Of course, there's also the 8 and 16 port 6500 10 gig boards. So you might be able to cram much more into a smaller chassis at the risk of more slot oversubscription. Also assuming you don't need some of the service module support that can be had for the 6500s, for just high performance 10 gig core, a 4900M can provide 16 10 gig ports with better performance than a 6500. It also can have as many as 24 10 gig ports, and can support gig copper modules or twin-gig fiber. If we do stay with twin 6500s, there's also VSS to consider.
Often many options when designing. You need to decide what features are important relative to what they're going to cost.
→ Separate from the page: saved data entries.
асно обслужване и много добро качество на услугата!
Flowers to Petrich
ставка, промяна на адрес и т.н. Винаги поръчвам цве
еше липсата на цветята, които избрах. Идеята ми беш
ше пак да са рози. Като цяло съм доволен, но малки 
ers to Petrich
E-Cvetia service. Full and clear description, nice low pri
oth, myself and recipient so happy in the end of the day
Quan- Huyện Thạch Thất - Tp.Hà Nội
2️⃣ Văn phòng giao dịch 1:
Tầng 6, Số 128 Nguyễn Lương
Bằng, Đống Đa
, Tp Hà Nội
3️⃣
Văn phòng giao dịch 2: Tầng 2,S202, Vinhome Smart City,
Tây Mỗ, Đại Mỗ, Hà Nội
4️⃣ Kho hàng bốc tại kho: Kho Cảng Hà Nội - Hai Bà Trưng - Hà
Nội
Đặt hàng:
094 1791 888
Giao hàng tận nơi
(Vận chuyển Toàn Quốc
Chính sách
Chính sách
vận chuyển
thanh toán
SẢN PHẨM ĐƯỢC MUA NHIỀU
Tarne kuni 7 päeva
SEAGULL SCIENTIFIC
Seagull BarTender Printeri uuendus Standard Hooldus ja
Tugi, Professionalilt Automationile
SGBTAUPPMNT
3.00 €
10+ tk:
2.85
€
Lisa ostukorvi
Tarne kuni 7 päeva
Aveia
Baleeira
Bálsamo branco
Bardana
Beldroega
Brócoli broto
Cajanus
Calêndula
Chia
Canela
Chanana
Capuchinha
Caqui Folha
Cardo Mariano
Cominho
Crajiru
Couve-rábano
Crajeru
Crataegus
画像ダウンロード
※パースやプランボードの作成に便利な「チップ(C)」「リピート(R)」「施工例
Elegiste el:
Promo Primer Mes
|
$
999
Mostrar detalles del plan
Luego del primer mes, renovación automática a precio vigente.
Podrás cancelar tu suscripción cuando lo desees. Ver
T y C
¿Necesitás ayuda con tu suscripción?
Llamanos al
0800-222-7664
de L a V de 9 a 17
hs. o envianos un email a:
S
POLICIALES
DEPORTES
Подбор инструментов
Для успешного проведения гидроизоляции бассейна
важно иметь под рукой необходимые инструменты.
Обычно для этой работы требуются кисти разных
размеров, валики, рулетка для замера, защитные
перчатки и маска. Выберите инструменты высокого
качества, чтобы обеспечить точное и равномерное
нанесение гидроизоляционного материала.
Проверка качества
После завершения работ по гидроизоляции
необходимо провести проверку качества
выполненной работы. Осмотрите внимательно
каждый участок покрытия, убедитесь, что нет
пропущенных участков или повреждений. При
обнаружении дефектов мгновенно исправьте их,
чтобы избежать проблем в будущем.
About two years agos, I was involved in a Campus design upgrade. Requirement was gig to the desktop and supporting bandwidth beyond, but don't spend too much. 10 gig was deemed too expensive vs. gig Etherchannel. Likewise chassis in the closet was deem too expensive. So we chose stacks of 3750Gs (7 or more high not uncommon) with up to dual 8 gig Etherchannel to dual 6500 distribution. Part of this design was implemented.
Later, the 3750-E came out. Besides the technical merits of 10 gig vs. 8 gig Ethernetchannel (not just 10 vs. 8), we were surprised to discover 10 gig was less expensive. It's not just "port" cost, but cost of the fiber plugs. Newer implementation has used top and bottom 3750-E, each with 10 gig to 6500 distribution, and 3750Gs the rest of the stack (except for server stack which are pure 3750-Es).
Just wanted you to know there's a working implementation similar to what you're designing.